Vakit de kalmadı son bir selâm için gönle,
Benim selâmımı yâ Rab, Rasûl’e Sen söyle!»

Sahâbesiyle berâber Medîne’deydi Nebî,
Bıraktı sohbeti birden ve sonra gül kalbi;
«–Onun da üstüne olsun selâm!» buyurdu hemen.
Uçuştu meşhed-i fânîde müjdeler, ebeden!
Sahâbe hayret edip sordu: «–Ey Makām-ı Kelâm,
Kimin selâmı için müjde oldu böyle selâm?»
Buyurdu: «–Kardeşiniz can Hubeyb’e özge senâ,
Onun selâmını Cibril, şu an getirdi bana.
Onun bu gönle ulaşmaktı son nefes son dileği,
O kalbe, ben de selâmımla yolladım meleği…»

O gün Hubeyb’e ölüm vakti sordu müşrikler:
«–Senin yerinde, diler miydin olsa Peygamber?
O Cân, eğer sana olsaydı kurtuluş senedi,
Şu an, diler mi idin, sen değil, O ölseydi?»
Bu taş suâle, Hubeyb’in dimâğı bir yandı,
Muhabbetin yüce destânı, şöyle şahlandı:
«–Değil bulunması el-ân O’nun benim yerime,
Şu an Medîne’de bir tek diken O Gül cisime,
Dokunmasın diye binlerce kerre can veririm,
Ölüm değil, ebedî kurtuluş bu aşk-ı azîm!..»
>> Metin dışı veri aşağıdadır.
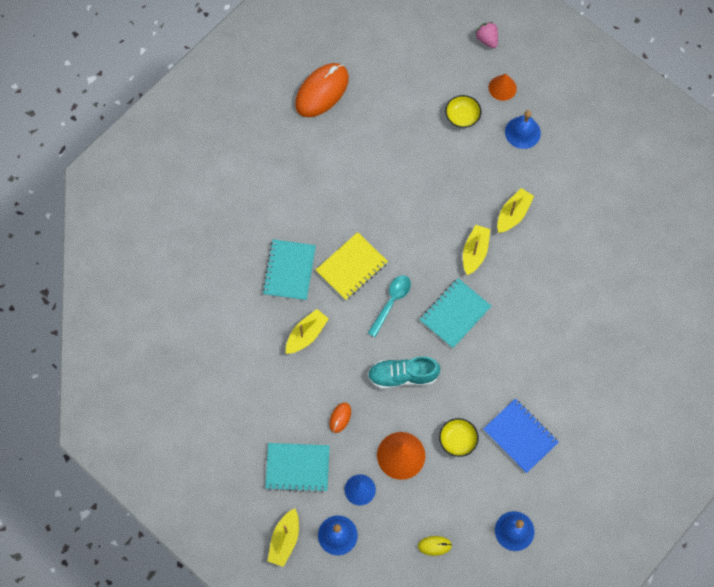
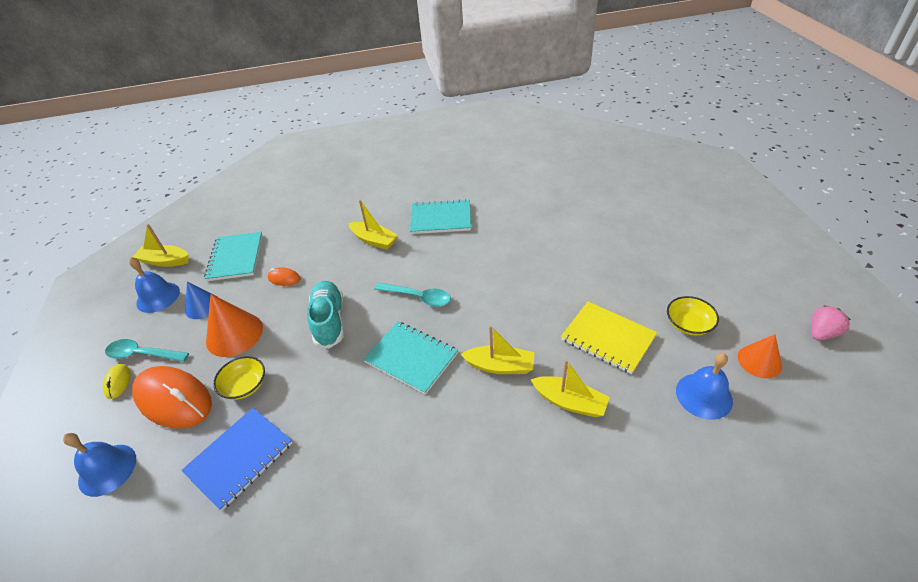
camera: 85 degrees right, 25 degrees down
(322, 91) = (648, 206): orange mouse -> orange mouse (174, 399)
(351, 267) = (454, 259): yellow notebook -> yellow notebook (608, 338)
(407, 532) = (142, 354): none -> turquoise spoon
Bu aşka şaştı o gün, sarsılıp Ebû Süfyan,
Pür îtiraf, dedi: «–Yoktur cihanda böylesi şan!
Sahâbesince Muhammed kadar, bütün canla,
Bu denli çok sevilen kimse görmedim, aslā!»

Hücûm eden de o gün, seyreden de şaşmıştı,
O gün; Hubeyb, eli göklerde, mevti aşmıştı:
«–Şu yaptığım» dedi; «Yâ Rab, kabulse son karne,
Gözet bu veçhi, çevir kıble istikāmetine!»
Özünde zikr-i şahâdet, gözünde Peygamber,
Ne tatlı, işte güzel son, Hudâ’ya kıldı sefer!
Asanlar üzmek için sırf onun, bu kez özünü,
Tutup diğer yana döndürseler de gül yüzünü;
Çevirdi kıbleye Allah, şehîdi kıldı kabul,
O dem, şu müjde-i Kur’ân da etti arza nüzul:

“İnancı, kulluğu ey mutmain nefis! Sana yön,
Hudâ da râzı evet, sen de râzı, Rabbine dön!
Nasipli kullarımın dâhil ol maiyyetine,
Sonunda cennetimin sen de gir selâmetine!”*

Bu yolda Hazret-i Zeyd, aynı hâl içinde idi,
O can şehîd edilirken denildi: «–Gör mededi,
Yaşarsın ömrünü âzâde, vazgeç îmandan!»
O kahraman dedi: «–Îmân, unutmayın bana can,
Ne denli çok yaşasak, gün gelir şu tenler ölür,
Kalansa sâdece candır, yaşanmaz onsuz ömür!
O cân için, ebedî, Müslümanlık illâdır,
Ceset kalıp yaşamaktansa ölmek evlâdır!»

Denildi Zeyd’e de: «–Bir bak, şu çektiğin az mı?
Senin yerinde Muhammed bulunsa olmaz mı?»
Hışımla kükredi Zeyd: «–Ey zavallılar, aslā,
Dokunmasın diye bir tek diken de, ey cühelâ,
Düşünmeden veririm olsa bin adet cânım,
Bu ten de can da fedâ, ben Nebî’me kurbânım!»
Hayat sahûruna Zeyd’in, ne oldu, gör kârı,
Onun da müjdesi, sonsuz şehidlik iftârı…

Nebî, Zübeyr ile Mikdâd’a derhal emretti,
«–Gidin, şehidleri gömmek için, bulun vakti!»
O korkusuz iki ashab da oldu Mekke’ye râm,
Vefâ bu, gül gibi sessiz, vazîfe oldu tamam!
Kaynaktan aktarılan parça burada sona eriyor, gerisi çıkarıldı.